WHAT YOU NEED TO DO:
Within this material, find every line where the string "Right" appears, and copy it out.
--
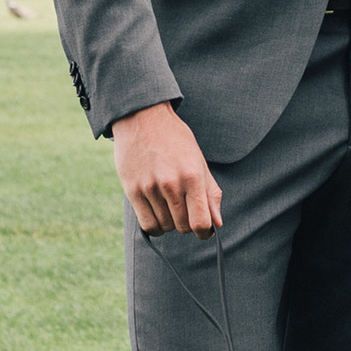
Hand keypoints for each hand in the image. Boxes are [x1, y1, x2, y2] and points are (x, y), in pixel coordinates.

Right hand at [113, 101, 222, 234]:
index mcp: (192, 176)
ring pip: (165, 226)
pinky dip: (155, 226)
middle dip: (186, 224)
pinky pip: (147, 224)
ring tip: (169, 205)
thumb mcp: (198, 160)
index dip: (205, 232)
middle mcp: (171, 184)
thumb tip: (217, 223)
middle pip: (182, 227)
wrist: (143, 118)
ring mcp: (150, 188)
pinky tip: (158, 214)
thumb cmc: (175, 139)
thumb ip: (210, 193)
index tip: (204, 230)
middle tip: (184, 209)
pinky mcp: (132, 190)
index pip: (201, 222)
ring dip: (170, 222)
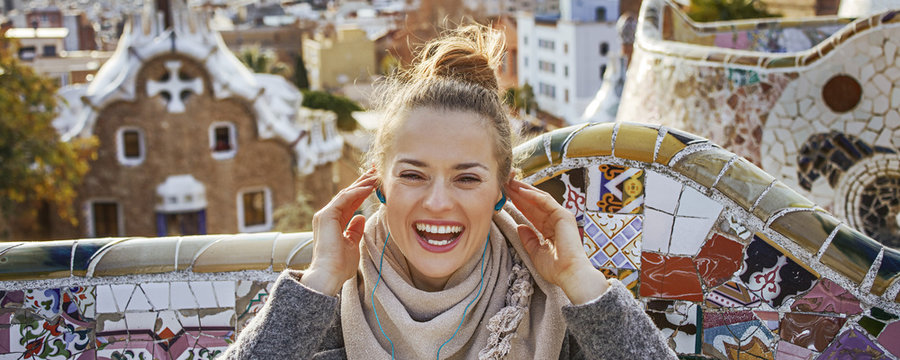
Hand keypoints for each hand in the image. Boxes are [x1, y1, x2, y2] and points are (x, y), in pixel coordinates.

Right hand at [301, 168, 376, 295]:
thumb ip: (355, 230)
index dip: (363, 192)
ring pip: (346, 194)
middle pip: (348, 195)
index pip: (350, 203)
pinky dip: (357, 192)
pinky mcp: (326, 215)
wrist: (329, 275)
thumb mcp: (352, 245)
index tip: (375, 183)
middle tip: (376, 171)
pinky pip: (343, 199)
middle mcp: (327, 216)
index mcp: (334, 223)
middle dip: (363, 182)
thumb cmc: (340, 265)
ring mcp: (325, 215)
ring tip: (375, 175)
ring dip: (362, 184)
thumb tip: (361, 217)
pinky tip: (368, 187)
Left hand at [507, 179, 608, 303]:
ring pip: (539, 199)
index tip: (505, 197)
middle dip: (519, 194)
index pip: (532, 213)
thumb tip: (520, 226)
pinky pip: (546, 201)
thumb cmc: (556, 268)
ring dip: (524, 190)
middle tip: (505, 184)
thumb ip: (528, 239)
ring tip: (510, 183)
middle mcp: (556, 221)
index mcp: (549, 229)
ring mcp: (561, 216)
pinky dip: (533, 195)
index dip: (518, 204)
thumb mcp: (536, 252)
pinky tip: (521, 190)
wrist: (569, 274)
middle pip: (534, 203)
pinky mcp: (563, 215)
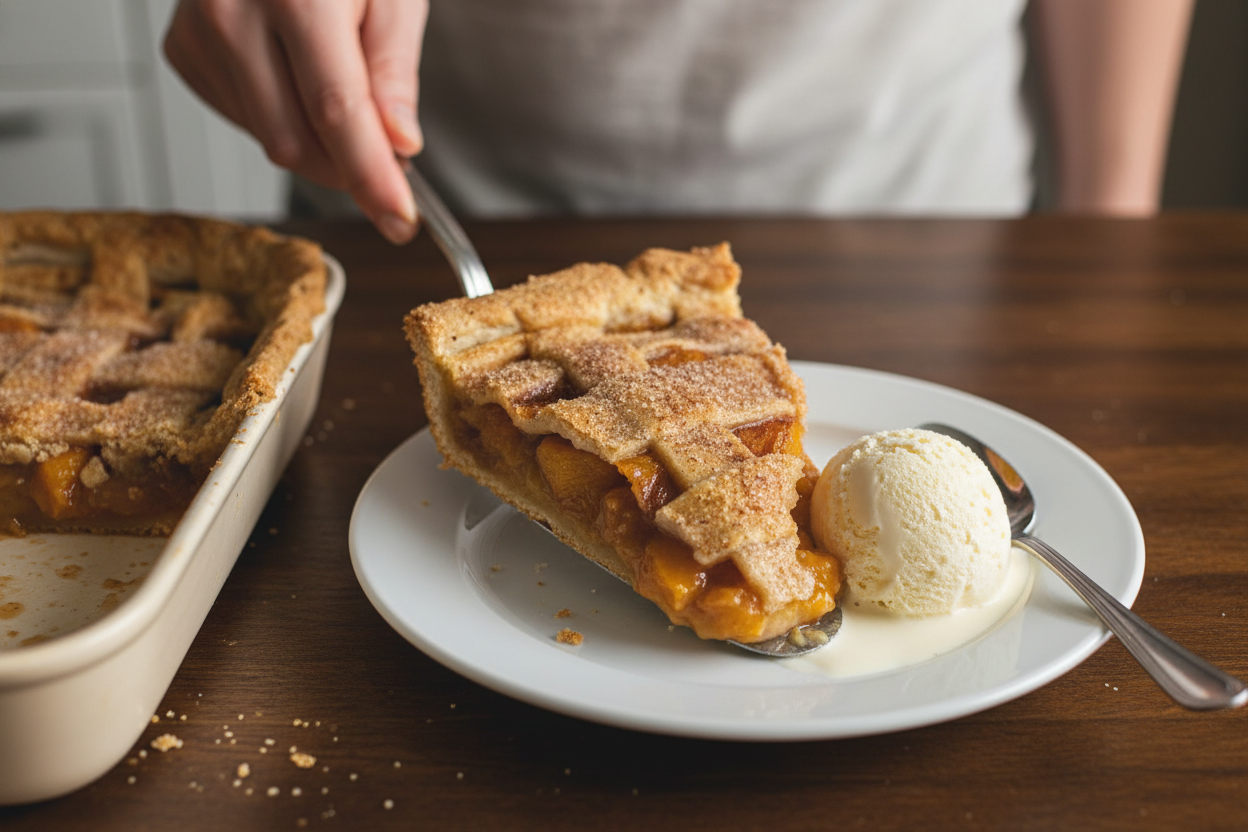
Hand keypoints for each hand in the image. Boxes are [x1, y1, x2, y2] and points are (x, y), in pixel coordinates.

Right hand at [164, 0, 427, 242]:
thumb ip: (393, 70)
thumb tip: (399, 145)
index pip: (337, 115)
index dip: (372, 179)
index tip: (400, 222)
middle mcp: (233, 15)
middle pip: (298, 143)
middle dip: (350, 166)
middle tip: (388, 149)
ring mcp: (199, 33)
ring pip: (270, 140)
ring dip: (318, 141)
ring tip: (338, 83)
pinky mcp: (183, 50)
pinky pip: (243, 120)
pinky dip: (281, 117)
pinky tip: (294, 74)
--
RESPONSE:
Right hand at [113, 101, 222, 234]:
Right hand at [301, 168, 376, 295]:
Right hand at [164, 0, 427, 242]:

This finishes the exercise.